In all cases, the results are correct according to the standard check
of projecting "Ones".  These are crazy improvements, especially
considering that these are times for serial projections.

And important note here is that this *will* parallelize independent of
the image plane, although I have yet to see the need to parallelize
just yet.  The load balancing may be better optimized based on image
plane decomposition, but the algorithm should work with independent
joins.  Additionally in parallel the final join at the end of the
calculation may have higher peak memory usage if the decomposition is
not via image plane decomposition, but it should still work.

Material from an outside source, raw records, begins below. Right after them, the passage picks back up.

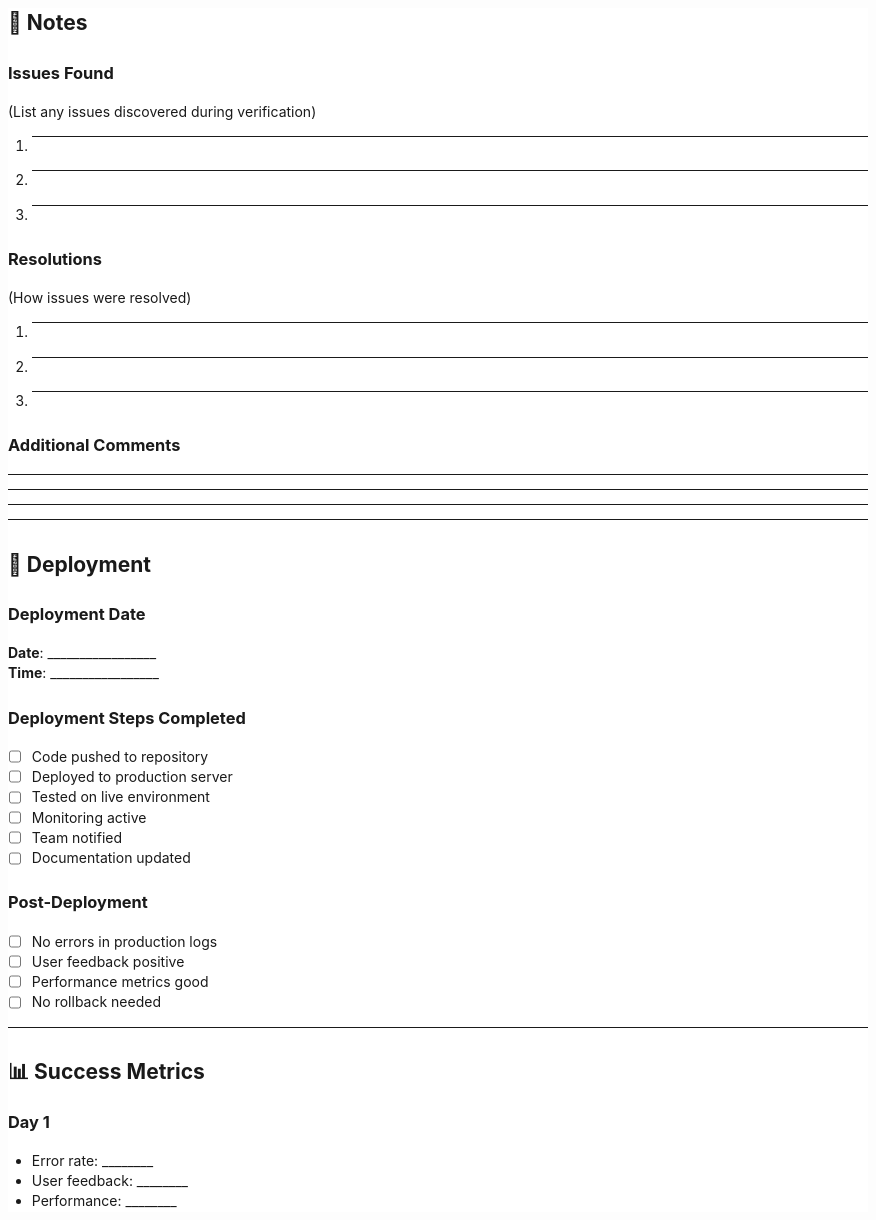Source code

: 
## 📝 Notes

### Issues Found
(List any issues discovered during verification)

1. _______________________________________________
2. _______________________________________________
3. _______________________________________________

### Resolutions
(How issues were resolved)

1. _______________________________________________
2. _______________________________________________
3. _______________________________________________

### Additional Comments
___________________________________________________
___________________________________________________
___________________________________________________

---

## 🎉 Deployment

### Deployment Date
**Date**: _________________  
**Time**: _________________

### Deployment Steps Completed
- [ ] Code pushed to repository
- [ ] Deployed to production server
- [ ] Tested on live environment
- [ ] Monitoring active
- [ ] Team notified
- [ ] Documentation updated

### Post-Deployment
- [ ] No errors in production logs
- [ ] User feedback positive
- [ ] Performance metrics good
- [ ] No rollback needed

---

## 📊 Success Metrics

### Day 1
- Error rate: ________
- User feedback: ________
- Performance: ________
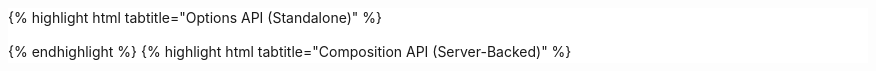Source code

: {% highlight html tabtitle="Options API (Standalone)" %}

<template>
  <div id="app">
    <button v-on:click="updateProperties">updateProperties</button>
    <ejs-pdfviewer id="pdfViewer" ref="pdfviewer" :documentPath="documentPath">
    </ejs-pdfviewer>
  </div>
</template>

<script>

import {
  PdfViewerComponent, Toolbar, Magnification, Annotation,
  Navigation, LinkAnnotation, BookmarkView, ThumbnailView,
  Print, TextSelection, TextSearch, FormFields, FormDesigner
} from '@syncfusion/ej2-vue-pdfviewer';

export default {
  name: "App",
  components: {
    "ejs-pdfviewer": PdfViewerComponent
  },
  data() {
    return {
      documentPath: "https://cdn.syncfusion.com/content/pdf/pdf-succinctly.pdf"
    };
  },
  provide: {
    PdfViewer: [Toolbar, Magnification, Navigation, LinkAnnotation, Annotation, BookmarkView,
      ThumbnailView, Print, TextSelection, TextSearch, FormFields, FormDesigner]
  },
  methods: {
    // Event triggers on the Update Properties button click.
    updateProperties: function () {
      const viewer = this.$refs.pdfviewer.ej2Instances;
      const formField = viewer.retrieveFormFields();
      viewer.formDesignerModule.updateFormField(formField[0], {
        name: 'Password',
        isReadOnly: true,
        visibility: 'visible',
        isRequired: false,
        isPrint: true,
        tooltip: 'Password',
        thickness: 4,
        value: 'Password',
        fontFamily: 'Courier',
        fontSize: 10,
        fontStyle: 'None',
        color: 'black',
        borderColor: 'black',
        backgroundColor: '#daeaf7ff',
        alignment: 'Left',
        maxLength: 0,
        bounds: { X: 148, Y: 229, Width: 150, Height: 24 }
      });
    }
  }
}
</script>

{% endhighlight %}
{% highlight html tabtitle="Composition API (Server-Backed)" %}

<template>
  <div id="app">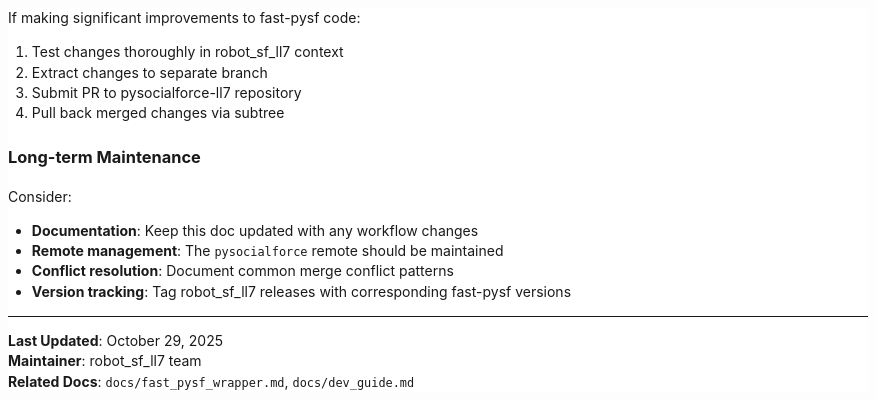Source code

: If making significant improvements to fast-pysf code:

1. Test changes thoroughly in robot_sf_ll7 context
2. Extract changes to separate branch
3. Submit PR to pysocialforce-ll7 repository
4. Pull back merged changes via subtree

### Long-term Maintenance

Consider:
- **Documentation**: Keep this doc updated with any workflow changes
- **Remote management**: The `pysocialforce` remote should be maintained
- **Conflict resolution**: Document common merge conflict patterns
- **Version tracking**: Tag robot_sf_ll7 releases with corresponding fast-pysf versions

---

**Last Updated**: October 29, 2025  
**Maintainer**: robot_sf_ll7 team  
**Related Docs**: `docs/fast_pysf_wrapper.md`, `docs/dev_guide.md`
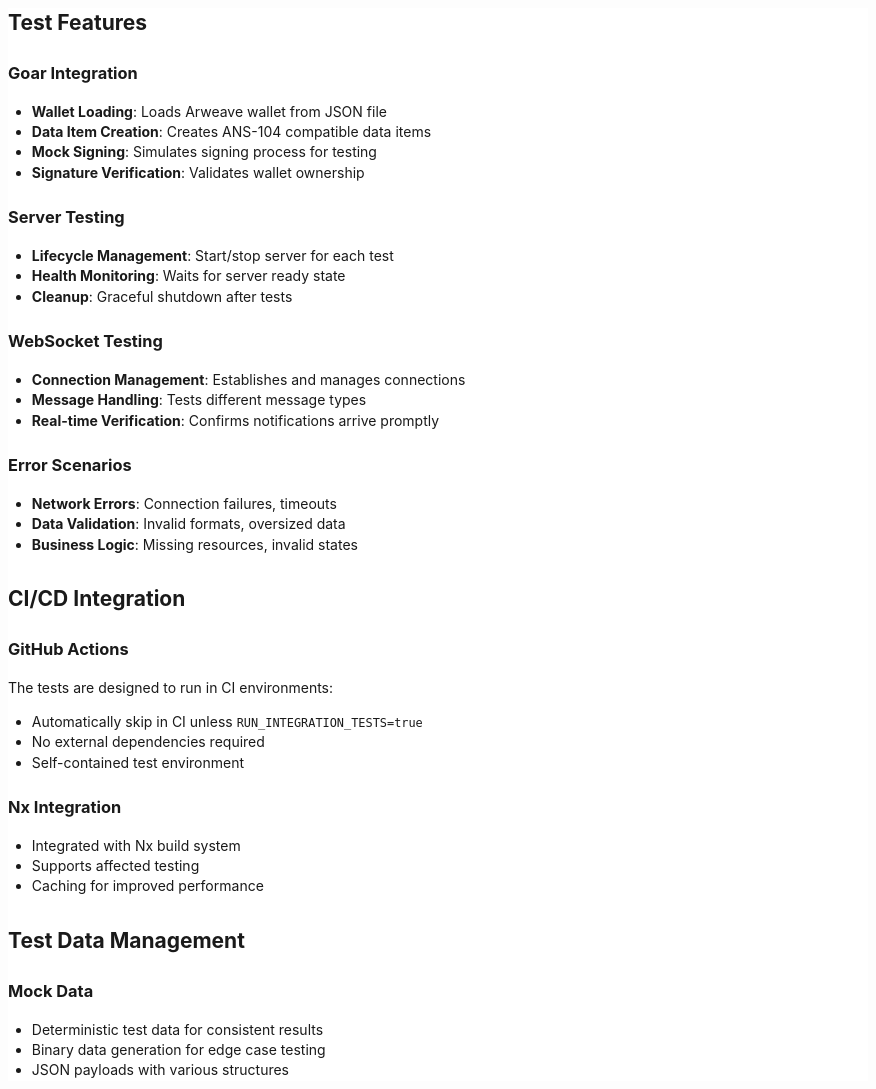 ## Test Features

### Goar Integration

- **Wallet Loading**: Loads Arweave wallet from JSON file
- **Data Item Creation**: Creates ANS-104 compatible data items
- **Mock Signing**: Simulates signing process for testing
- **Signature Verification**: Validates wallet ownership

### Server Testing

- **Lifecycle Management**: Start/stop server for each test
- **Health Monitoring**: Waits for server ready state
- **Cleanup**: Graceful shutdown after tests

### WebSocket Testing

- **Connection Management**: Establishes and manages connections
- **Message Handling**: Tests different message types
- **Real-time Verification**: Confirms notifications arrive promptly

### Error Scenarios

- **Network Errors**: Connection failures, timeouts
- **Data Validation**: Invalid formats, oversized data
- **Business Logic**: Missing resources, invalid states

## CI/CD Integration

### GitHub Actions

The tests are designed to run in CI environments:

- Automatically skip in CI unless `RUN_INTEGRATION_TESTS=true`
- No external dependencies required
- Self-contained test environment

### Nx Integration

- Integrated with Nx build system
- Supports affected testing
- Caching for improved performance

## Test Data Management

### Mock Data

- Deterministic test data for consistent results
- Binary data generation for edge case testing
- JSON payloads with various structures
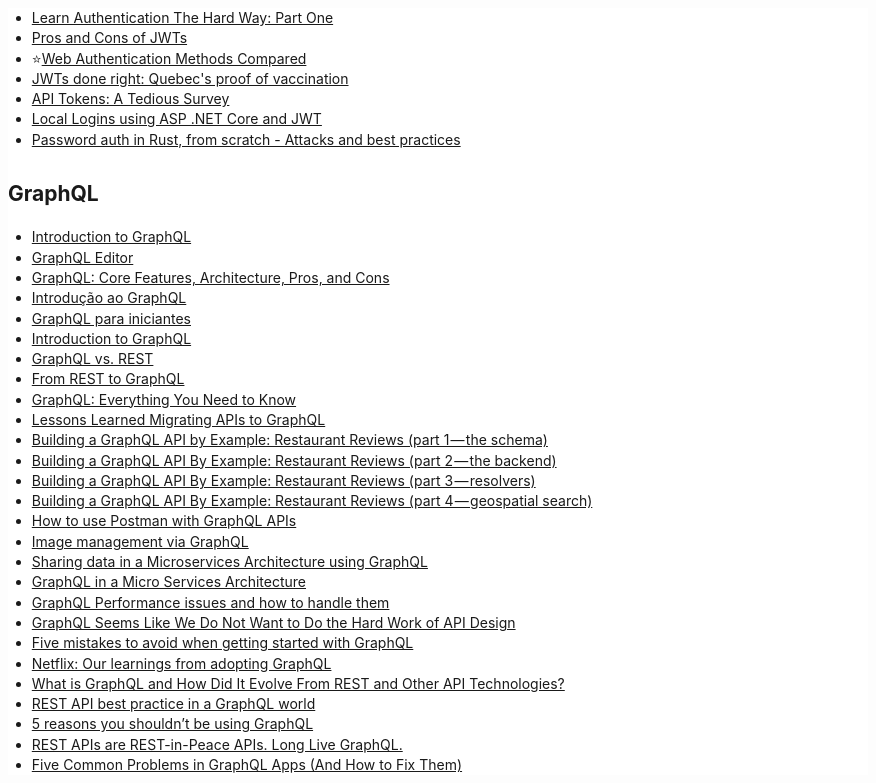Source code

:- [Learn Authentication The Hard Way: Part One](https://www.andrew-best.com/posts/learn-auth-the-hard-way-part-one/)
- [Pros and Cons of JWTs](https://fusionauth.io/learn/expert-advice/tokens/pros-and-cons-of-jwts)
- :star:[Web Authentication Methods Compared](https://testdriven.io/blog/web-authentication-methods/)
- [JWTs done right: Quebec's proof of vaccination](https://mikkel.ca/blog/digging-into-quebecs-proof-of-vaccination/)
- [API Tokens: A Tedious Survey](https://fly.io/blog/api-tokens-a-tedious-survey/)
- [Local Logins using ASP .NET Core and JWT](https://hexquote.com/local-logins-using-asp-net-core-and-jwt/)
- [Password auth in Rust, from scratch - Attacks and best practices](https://www.lpalmieri.com/posts/password-authentication-in-rust/)

## GraphQL
- [Introduction to GraphQL](https://graphql.org/learn/)
- [GraphQL Editor](https://app.graphqleditor.com/?visibleMenu=code)
- [GraphQL: Core Features, Architecture, Pros, and Cons](https://dzone.com/articles/graphql-core-features-architecture-pros-and-cons)
- [Introdução ao GraphQL](https://medium.com/@programadriano/introdu%C3%A7%C3%A3o-ao-graphql-9f09b33550e7)
- [GraphQL para iniciantes](https://medium.com/trainingcenter/graphql-para-iniciantes-a4cbe6c3da5d)
- [Introduction to GraphQL](https://fullstack-developer.academy/introduction-to-graphql/)
- [GraphQL vs. REST](https://blog.apollographql.com/graphql-vs-rest-5d425123e34b)
- [From REST to GraphQL](https://0x2a.sh/from-rest-to-graphql-b4e95e94c26b)
- [GraphQL: Everything You Need to Know](https://medium.com/@weblab_tech/graphql-everything-you-need-to-know-58756ff253d8)
- [Lessons Learned Migrating APIs to GraphQL](https://medium.com/open-graphql/lessons-learned-migrating-apis-to-graphql-8a015d08b163)
- [Building a GraphQL API by Example: Restaurant Reviews (part 1 — the schema)](https://medium.com/open-graphql/building-a-graphql-api-by-example-restaurant-reviews-acd80d60ec77)
- [Building a GraphQL API By Example: Restaurant Reviews (part 2 — the backend)](https://medium.com/open-graphql/building-a-graphql-api-by-example-restaurant-reviews-part-2-the-backend-f9ddfbe63dc9)
- [Building a GraphQL API By Example: Restaurant Reviews (part 3 — resolvers)](https://medium.com/open-graphql/building-a-graphql-api-by-example-restaurant-reviews-part-3-resolvers-90601a0c1e58)
- [Building a GraphQL API By Example: Restaurant Reviews (part 4 — geospatial search)](https://medium.com/open-graphql/building-a-graphql-api-by-example-restaurant-reviews-part-4-geospatial-search-e0e0d9dc0329)
- [How to use Postman with GraphQL APIs](https://www.codetraveler.io/2019/01/12/how-to-use-postman-with-a-graphql-api/)
- [Image management via GraphQL](https://fullstack-developer.academy/image-management-via-graphql/)
- [Sharing data in a Microservices Architecture using GraphQL](https://labs.getninjas.com.br/sharing-data-in-a-microservices-architecture-using-graphql-97db59357602)
- [GraphQL in a Micro Services Architecture](https://itnext.io/graphql-in-a-microservices-architecture-d17922b886eb)
- [GraphQL Performance issues and how to handle them](https://blog.graphqleditor.com/GraphQL-Performance-issues-and-how-to-handle-them/)
- [GraphQL Seems Like We Do Not Want to Do the Hard Work of API Design](https://dzone.com/articles/graphql-seems-like-we-do-not-want-to-do-the-hard-w)
- [Five mistakes to avoid when getting started with GraphQL](https://blog.graphqleditor.com/Five-mistakes-to-avoid-when-getting-started-with-GraphQL/)
- [Netflix: Our learnings from adopting GraphQL](https://medium.com/netflix-techblog/our-learnings-from-adopting-graphql-f099de39ae5f)
- [What is GraphQL and How Did It Evolve From REST and Other API Technologies?](https://www.programmableweb.com/news/what-graphql-and-how-did-it-evolve-rest-and-other-api-technologies/analysis/2019/07/31)
- [REST API best practice in a GraphQL world](https://swizec.com/blog/rest-api-best-practice-in-a-graphql-world/swizec/9210)
- [5 reasons you shouldn’t be using GraphQL](https://blog.logrocket.com/5-reasons-you-shouldnt-be-using-graphql-61c7846e7ed3/)
- [REST APIs are REST-in-Peace APIs. Long Live GraphQL.](https://www.freecodecamp.org/news/rest-apis-are-rest-in-peace-apis-long-live-graphql-d412e559d8e4/)
- [Five Common Problems in GraphQL Apps (And How to Fix Them)](https://www.freecodecamp.org/news/five-common-problems-in-graphql-apps-and-how-to-fix-them-ac74d37a293c/)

Unfortunately, right now my time is very constrained; so I am going to
put out there that if someone would be willing to help me break apart
the existing code and insert this code, then we can swap out the
engines.  But in the absence of that, I'm not sure that it'll get
inserted into the main line before the Summer, or at least the late
Spring.  As is, I can definitely provide a very simple and manual
interface to use it (and I intend to do so) but integrating it into
the mainline is not going to be my priority right now.  But, again, I
will provide *an* interface, even if it's not a *final* interface and
likely not a *nice* interface.

Anyway, I'm pretty excited about this -- definitely a huge improvement
over the previous algorithm, and we still retain the *adaptive* nature
of the projections: project once, plot many.